Picture from taurususa.com
is, as the model number suggests, modelled after the Winchester Model 62.
It has a 23” barrel, with a tube magazine holding thirteen .22 LR rounds
only. Metalwork is stainless steel, contrasting with dark stained timber
Naturally the Taurus features some concessions to modern design such as a
safety mechanism, which was not seen back in the days of the 1890. (The
Taurus M62R is reviewed in the June 2004 Edition of “Australian Shooter”
and at the time the RRP was $600).
The .22 WRF Cartridge
The .22 WRF (Winchester Rim Fire) was
designed specifically for the Model 1890 slide action rifle. It was later
adapted to Remington and Stevens Rifles as well as Colt Revolvers.

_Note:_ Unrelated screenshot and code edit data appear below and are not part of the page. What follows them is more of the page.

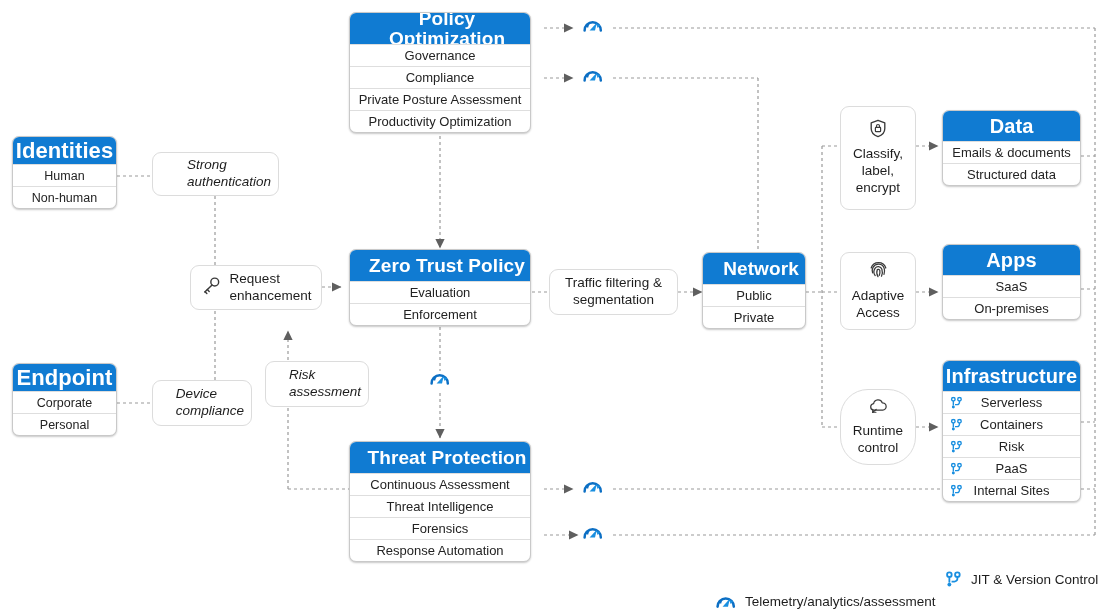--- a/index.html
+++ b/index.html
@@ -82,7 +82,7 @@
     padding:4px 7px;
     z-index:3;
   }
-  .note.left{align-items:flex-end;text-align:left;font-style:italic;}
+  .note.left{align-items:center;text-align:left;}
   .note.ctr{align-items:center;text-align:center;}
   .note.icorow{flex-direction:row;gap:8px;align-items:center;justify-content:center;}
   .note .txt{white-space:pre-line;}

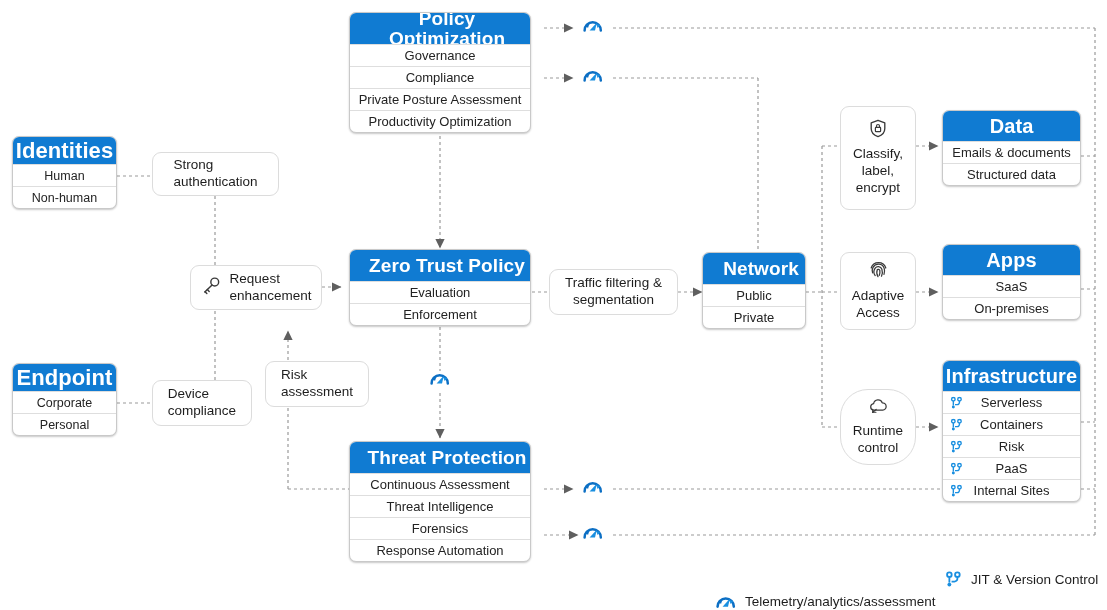--- a/index.html
+++ b/index.html
@@ -282,7 +282,7 @@
 Access</span>
   </div>
 
-  <div class="note ctr" style="left:840px;top:389px;width:76px;height:76px;border-radius:28px;">
+  <div class="note ctr" style="left:840px;top:389px;width:76px;height:76px;">
     <span class="ico" style="margin-bottom:4px;">
       <svg width="21" height="17" viewBox="0 0 22 17">
         <path d="M5.6,13.4 A3.5,3.5 0 0 1 5.9,6.5 A4.7,4.7 0 0 1 14.9,5.7 A3.8,3.8 0 0 1 15.4,13.4 Z" fill="none" stroke="#3a3a3a" stroke-width="1.3" stroke-linejoin="round"></path>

While
the Winchester round used a flattened point bullet, when Remington
manufactured for the cartridge they used a round nose bullet and the name
.22 Remington Special. (These cartridges are otherwise identical and the
name simply points to the fact that Remington did not want the name
Winchester to appear on any of their rifles. Times have changed in these
days of WSMs and WSSMs haven’t they!)
Chuck Hawks tells us that “The .22WRF fires a 45 grain, copper-plated,
lead semi-wadcutter style bullet at a velocity of 1,320 fps and 175 ft.
lbs. of energy at the muzzle of a 22" rifle barrel.